I have long wanted to see inside the Caledonian Park Clock Tower and the Open House London weekend provided the opportunity to do so, with tours available on the Saturday, so on a warm, sunny afternoon I was in Caledonian Park ready for the climb.
Referring back to yesterday’s post, the Clock Tower from the south. The old Copenhagen House would have been just in front and to the left of the Clock Tower.
At the base of the tower are plaques recording the march in support of the Tolpuddle Martyrs and the original Copenhagen Fields and House.
Once inside the base of the tower, a spiral staircase provides access to the first floor:
Further up the tower, the first glimpse of the view to come from the top:
Along with the weights that drive the clock.
The clock has not been converted to an electric system, the original mechanical clock is still in place, driven by weights and needing to be wound once a week.
The weights have almost half the height of the tower to fall when the clock is fully wound to provide a reasonably long running period.
On the floor below the clock mechanism is the pendulum. Fully operational with a smooth sweep back and forth. The bottom part of the near vertical wooden steps to climb between floors can just be seen below the pendulum.
On the next floor is the clock mechanism. In place since the original construction of the Clock Tower:
One of the dials recording that the clock was constructed by John Moore & Sons of Clerkenwell in 1856. Founded in 1790, John Moore & Sons operated from Clerkenwell Close for the whole of the 19th century, finally moving to Spencer Street in 1900 where they would remain for a further 20 years, mainly as watch makers. As well as the Caledonian Park Clock Tower, mechanisms manufactured by John Moore & Sons can still be found in many churches including St. Michael, Wood Green, St. Mary the Virgin in Mortlake and Holy Trinity Church in Fareham.
There have been a few restorations of the clock in the intervening 155 years, however it is still essentially the same as when it was first installed.
Other dials record later restorations. John Smith & Sons of Derby in 1993:
On the next floor up is the mechanism that takes the single drive from the clock on the floor below and drives four rods, one to each of the four clock faces on each side of the clock tower. Unfortunately the actual mechanism was hidden within a large wooden box.
One of the clock faces. The rod running from the right drives the clock and the gearing in the middle is the reduction drive so that both the minute and hour hands can be driven from the single drive.

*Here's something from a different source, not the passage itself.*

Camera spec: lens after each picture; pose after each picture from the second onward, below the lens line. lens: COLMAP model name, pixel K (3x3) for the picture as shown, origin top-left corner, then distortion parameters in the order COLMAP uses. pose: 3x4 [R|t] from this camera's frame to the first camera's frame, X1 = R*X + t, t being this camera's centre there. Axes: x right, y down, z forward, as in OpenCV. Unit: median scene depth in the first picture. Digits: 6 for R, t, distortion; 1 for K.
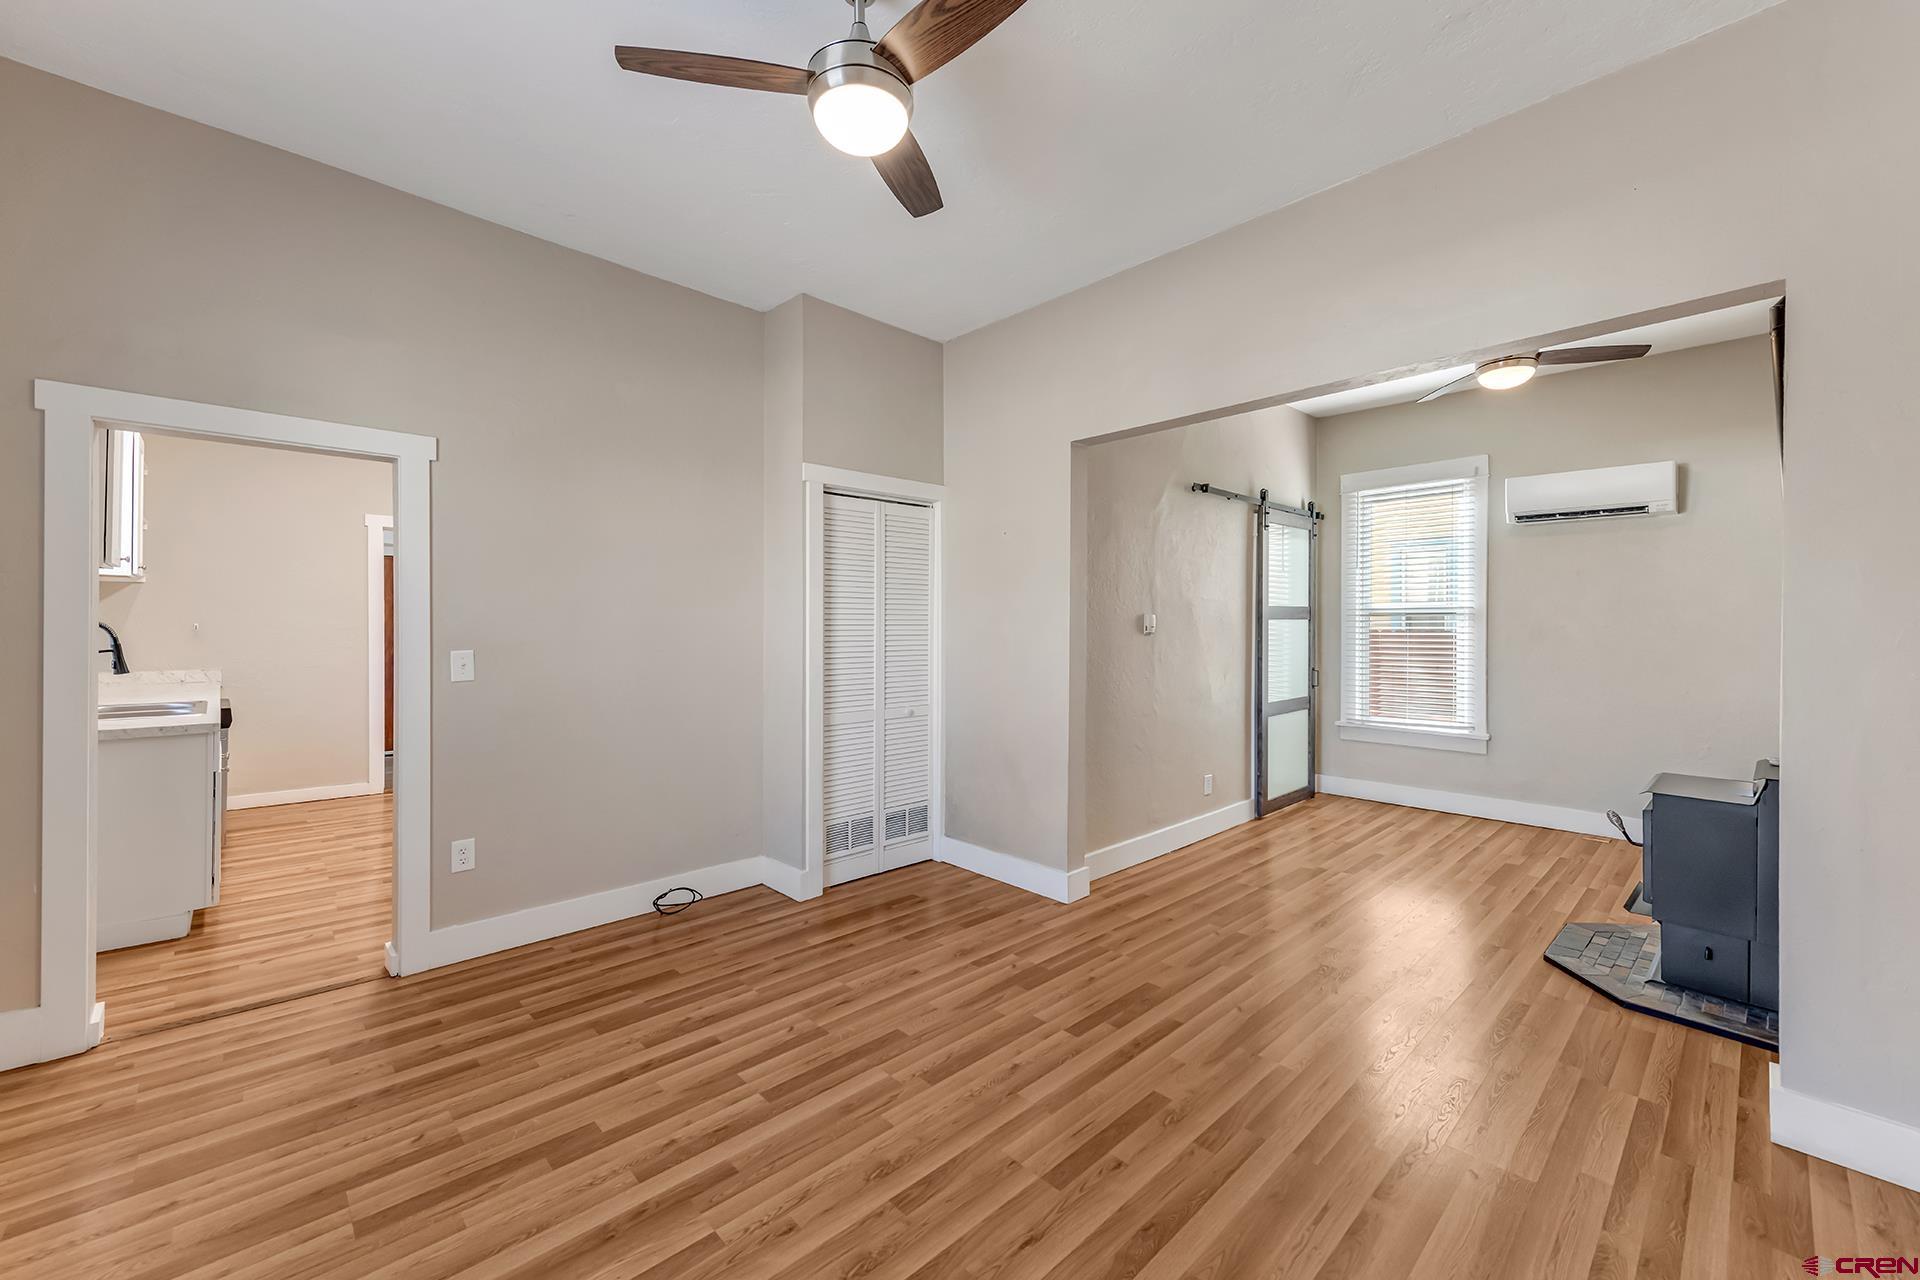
lens RADIAL K [[757.7, 0, 964.7], [0, 757.7, 663.5], [0, 0, 1]] dist [0.017238, -0.004541]
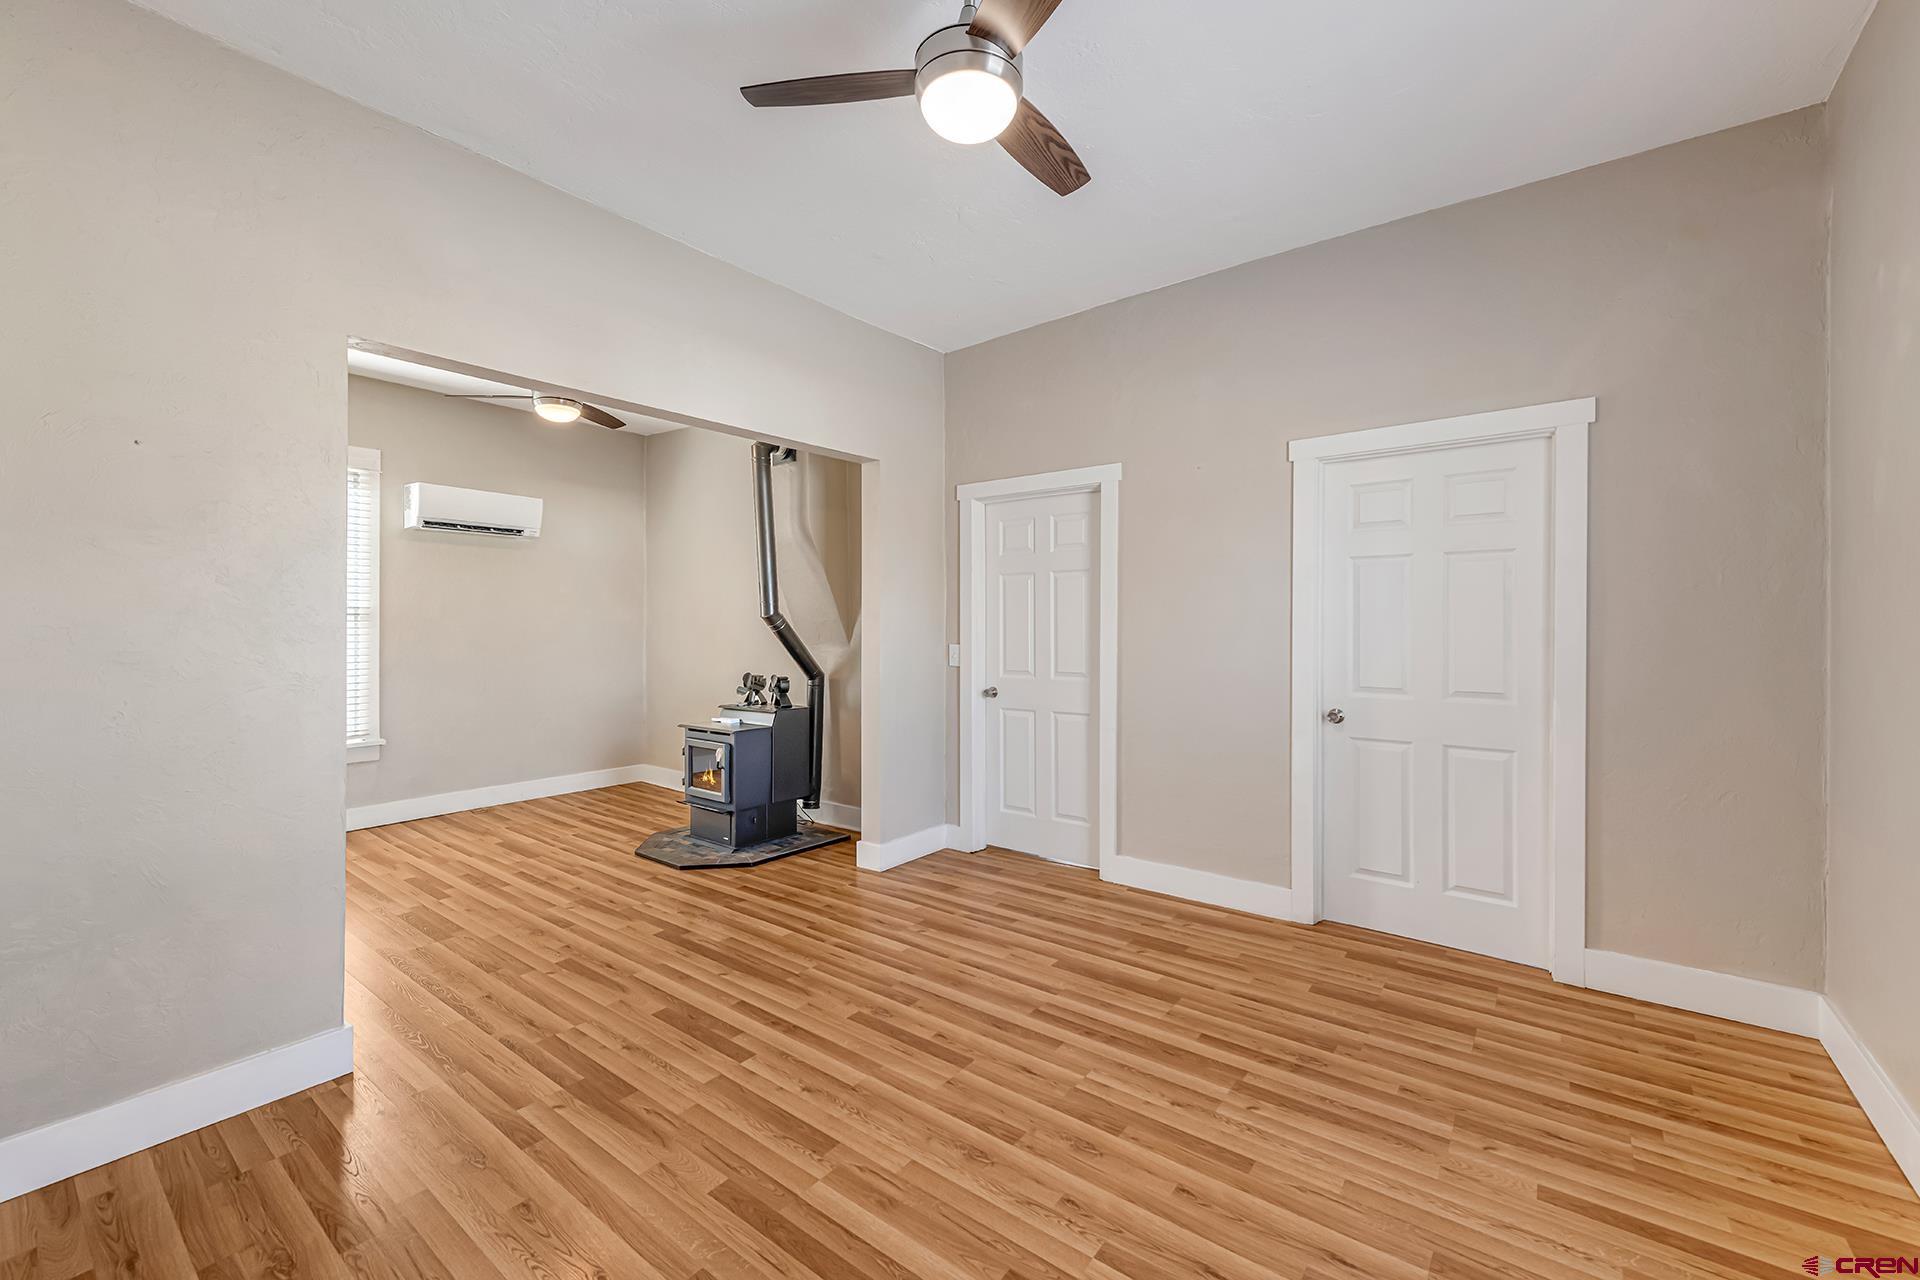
lens RADIAL K [[778.7, 0, 962.4], [0, 778.7, 631.2], [0, 0, 1]] dist [0.011724, -0.000616]
pose [[-0.152567, -0.012080, 0.988219, -0.731448], [0.053642, 0.998350, 0.020485, -0.041174], [-0.986836, 0.056136, -0.151668, 0.733179]]
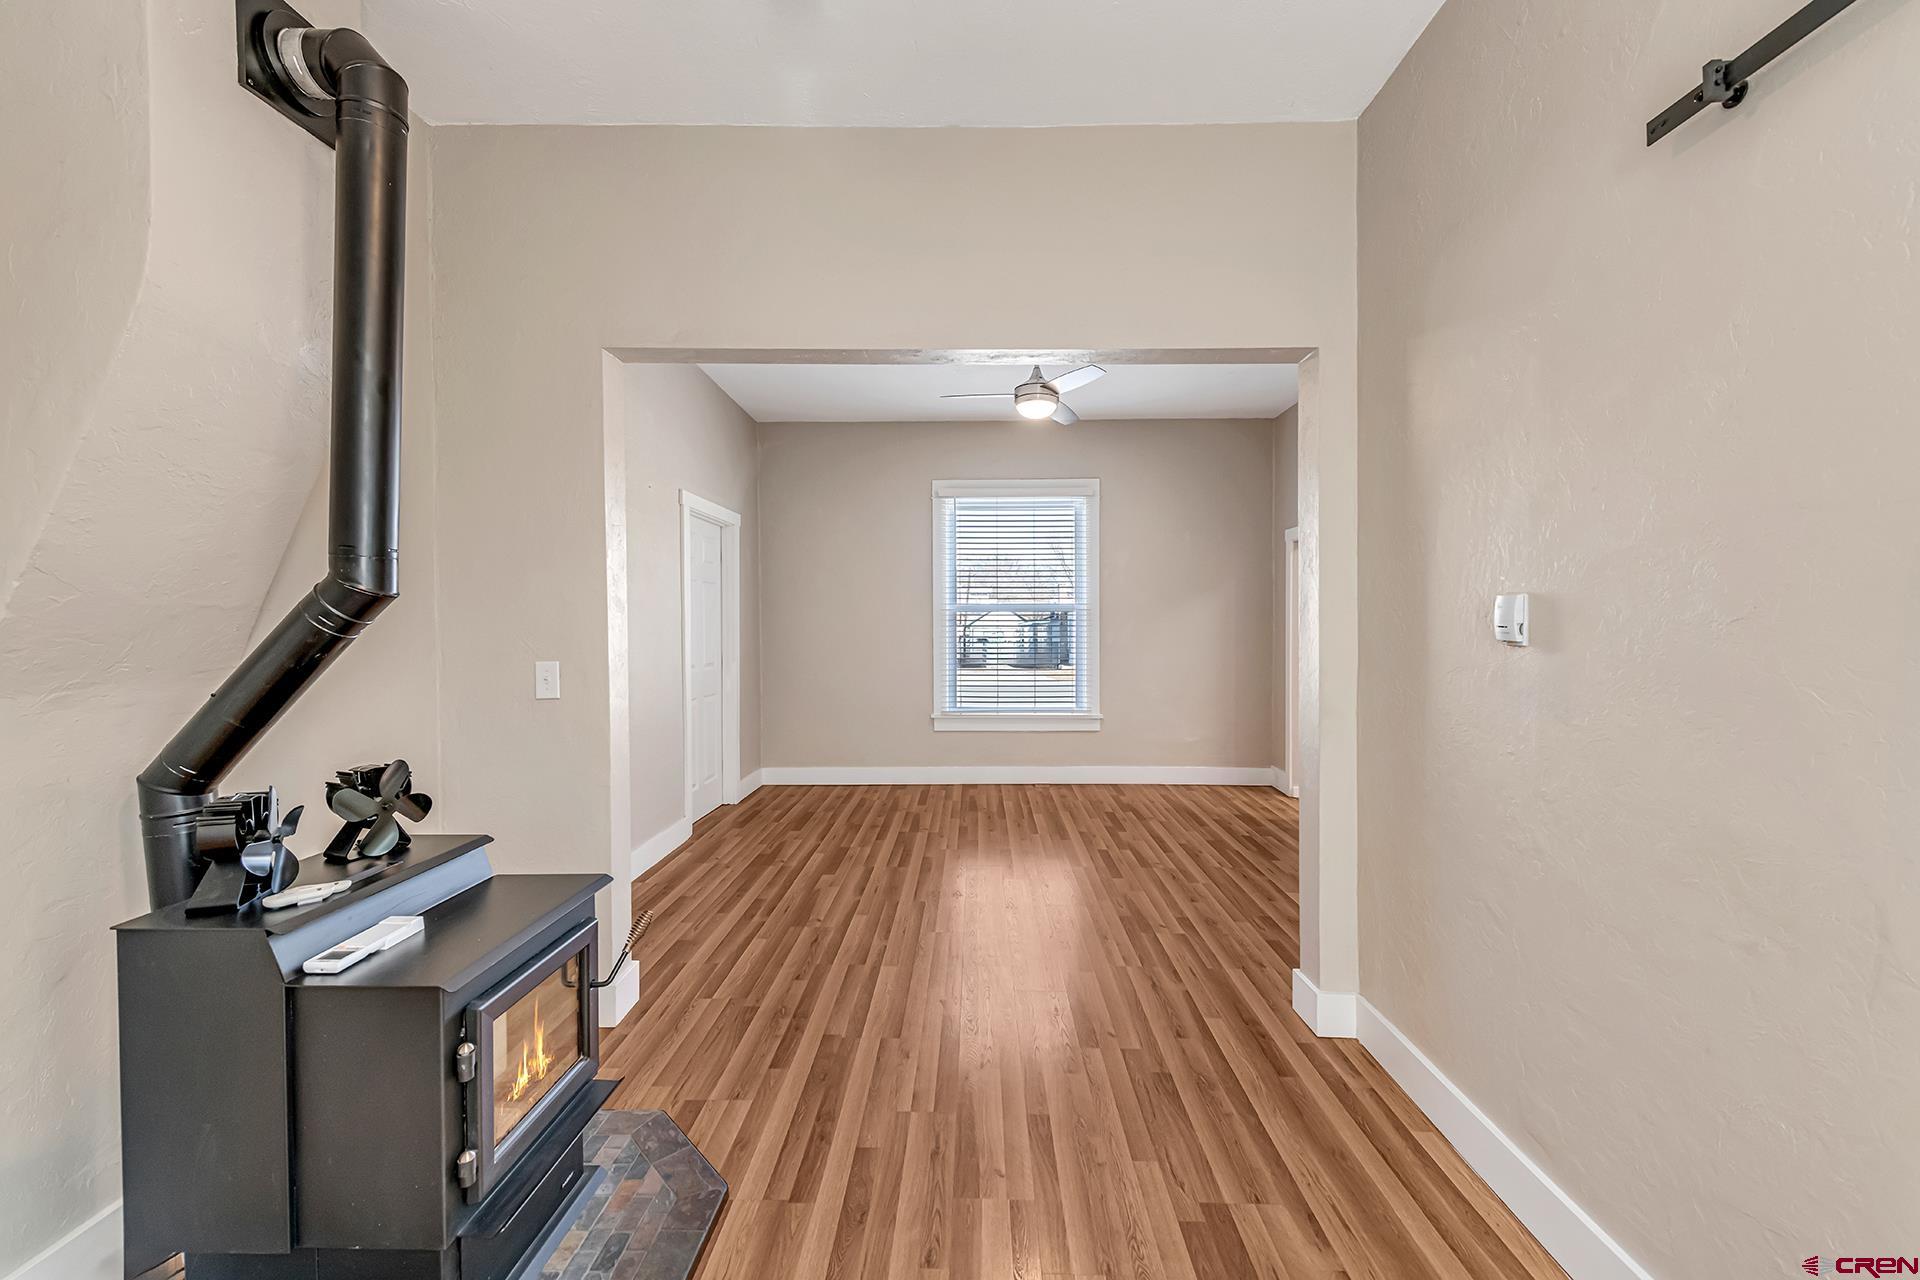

The final set of steps provides access to the viewing gallery around the top of the Clock Tower. Through a small doorway, facing due south and straight into the following view across the whole sweep of central London and to the hills beyond.
The City of London:
St. Paul’s Cathedral on the western edge of the City. When the Clock Tower was originally built. the city horizon would have seemed very flat with the exception of St. Paul’s and the steeples of the City churches.
The chimney of Tate Modern:
The Shell Centre building on the south bank and the London Eye:
The walkway around the Clock Tower is not that wide and the railings around the edge did not seem very high given the height of the Clock Tower.
Moving round to the east, the Olympic Park and the ArcelorMittal Orbit:
The view looking down onto the park. The area occupied by the park, the football pitches and the sports complex were also part of the Cattle Market. Unfortunately I have not been able to find any photos taken from the tower whilst the market was in operation. It must have been an impressive sight on a busy market day.
Above the viewing gallery are the bells, not used having been out of action for many years.
As with the clock, the bells are original. The main bell showing 1856 as the year of manufacture:
It was about 10 to 15 minutes at the top of the tower, it went far too quickly when there was so much to take in, however It was time to climb back down through the doorway, and take one last look at London:
The Caledonian Clock Tower is a fantastic survival from the Metropolitan Cattle Market. Largely unchanged since first built and faithful to James Bunstone Bunning’s original design. It is a Grade II* listed building to recognise the important part the Clock Tower played in London’s commercial and industrial heritage. Long may it survive.